Nice example of Blaeu's sea chart of part of Lapland, near Murmansk, from Blaeu's Zeespiegel, Inhoudende Een Karte Onderwijsinghe in de Konst de Zeevaert, en Eene beschrijvinghe der Seekusten van de Oostersche, Noordsche, en Westersche Schipvaert.
The map shows the navigation from the sea to include extensive soundings, anchorages, rhumb lines and several compass roses.

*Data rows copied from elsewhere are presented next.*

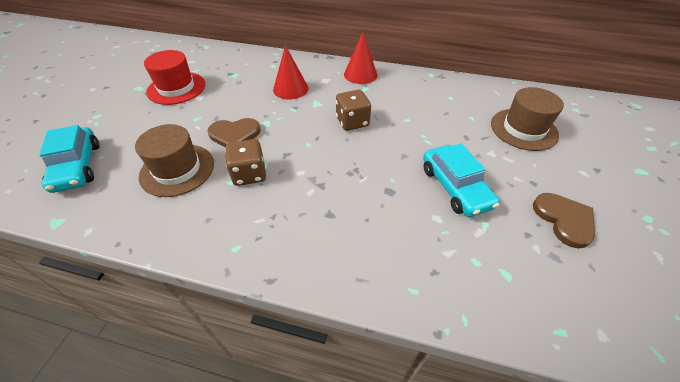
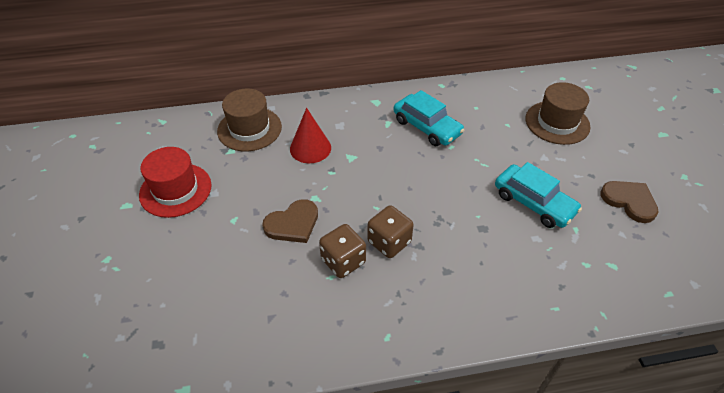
camera: 25 degrees left, 0 degrees up
(77, 166) = (146, 326): turquoise car -> turquoise car (427, 127)
(177, 169) = (264, 285): brown hat -> brown hat (249, 129)
(352, 122) = (402, 167): brown dice -> brown dice (389, 242)
(360, 74) = (371, 106): red cone -> none

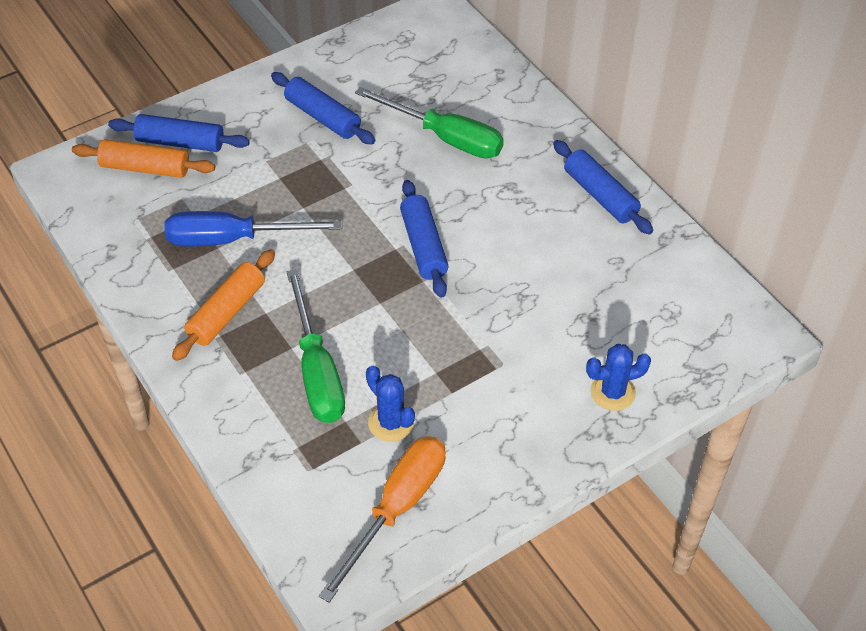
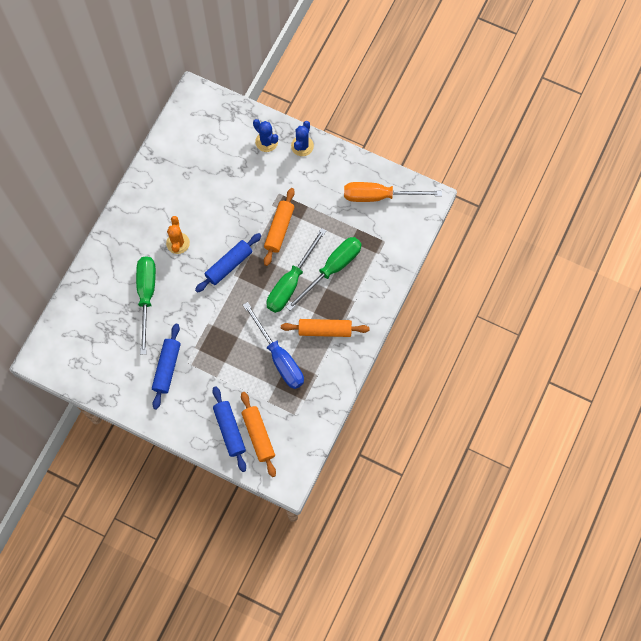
camera: 120 degrees left, 20 degrees up
(336, 307) = (291, 282): none -> green screwdriver
(391, 423) = (339, 222): blue cactus -> blue cactus (302, 146)
(437, 334) = (279, 229): none -> orange rolling pin
(504, 203) = (178, 243): none -> orange cactus
(600, 195) = (145, 201): blue rolling pin -> none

Blaeu' Zeespiegel was one of the most important Rutters or Sea-Atlases of its time. Willem Janszoon Blaeu published two great pilot guides: the first ( Het Licht der Zee-vaert) was published in various editions and languages between 1608 and 1630. Blaeu's copyright to this work appears to have run out in 1618, and from 1620 Johannes Janssonius was publishing his own versions. Blaeu responded to this threat from his publishing rival by the publishing his Zeespiegel in 1623. The work covers much the same coastal regions, but does so in much greater detail, with larger scale maps. The Zeespiegel expanded the number of charts to 111 (the Zee-Vaert had only 42).

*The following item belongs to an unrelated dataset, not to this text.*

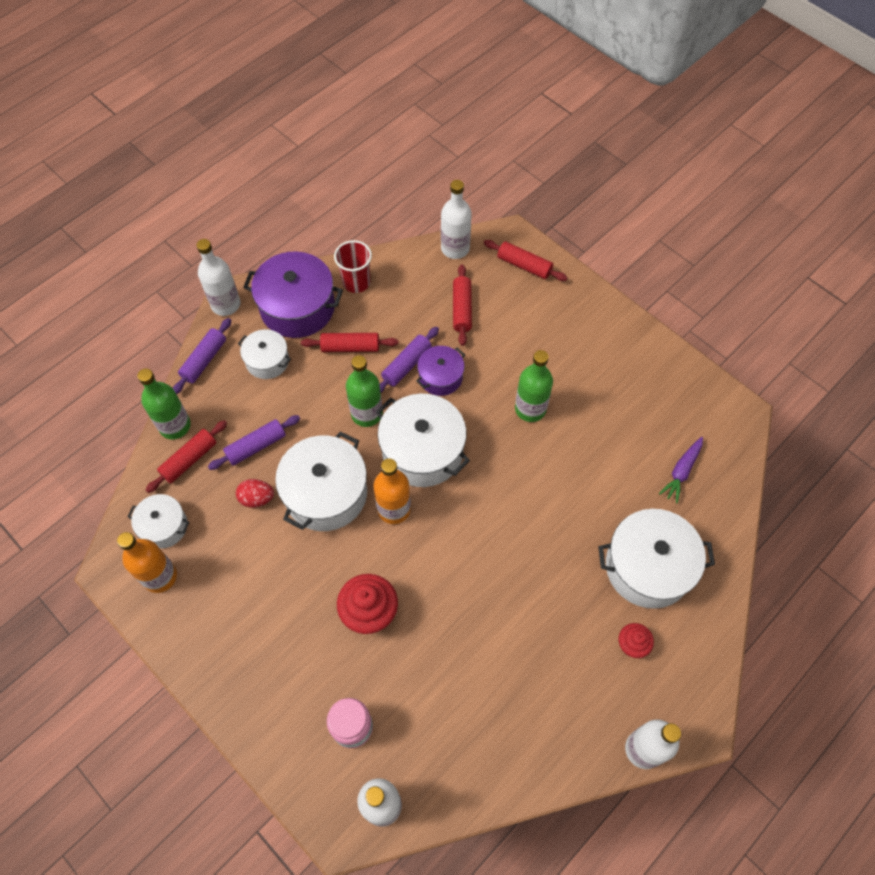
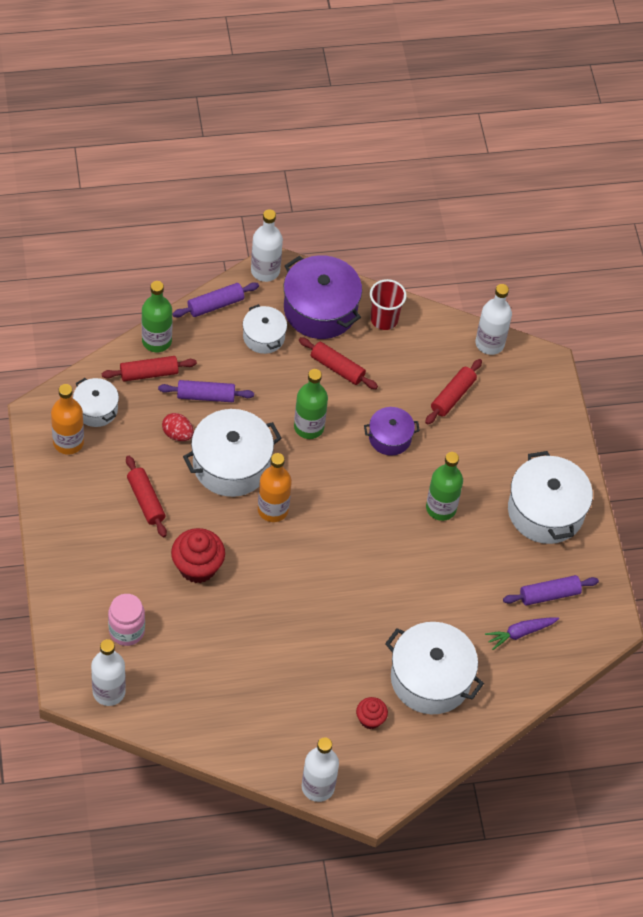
camera: 30 degrees right, 5 degrees down
(407, 365) = (371, 411): purple rolling pin -> purple rolling pin (549, 594)
(422, 451) = (329, 483): white pot -> white pot (545, 511)
(524, 265) = (536, 394): red rolling pin -> red rolling pin (145, 500)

Blaeu's work would become the proto-type of the Dutch pilot-book in the 17th Century and went through a number of editions between 1623 and 1652. All editions of the Zeespiegel are rare, despite its wide circulation, their constant use on board ship insuring that few copies survived.
Willem Janszoon Blaeu (1571-1638) was a prominent Dutch geographer and publisher. Born the son of a herring merchant, Blaeu chose not fish but mathematics and astronomy for his focus. He studied with the famous Danish astronomer Tycho Brahe, with whom he honed his instrument and globe making skills. Blaeu set up shop in Amsterdam, where he sold instruments and globes, published maps, and edited the works of intellectuals like Descartes and Hugo Grotius. In 1635, he released his atlas, Theatrum Orbis Terrarum, sive, Atlas novus.
Willem died in 1638. He had two sons, Cornelis (1610-1648) and Joan (1596-1673). Joan trained as a lawyer, but joined his father’s business rather than practice. After his father’s death, the brothers took over their father’s shop and Joan took on his work as hydrographer to the Dutch East India Company. Later in life, Joan would modify and greatly expand his father’s Atlas novus, eventually releasing his masterpiece, the Atlas maior, between 1662 and 1672.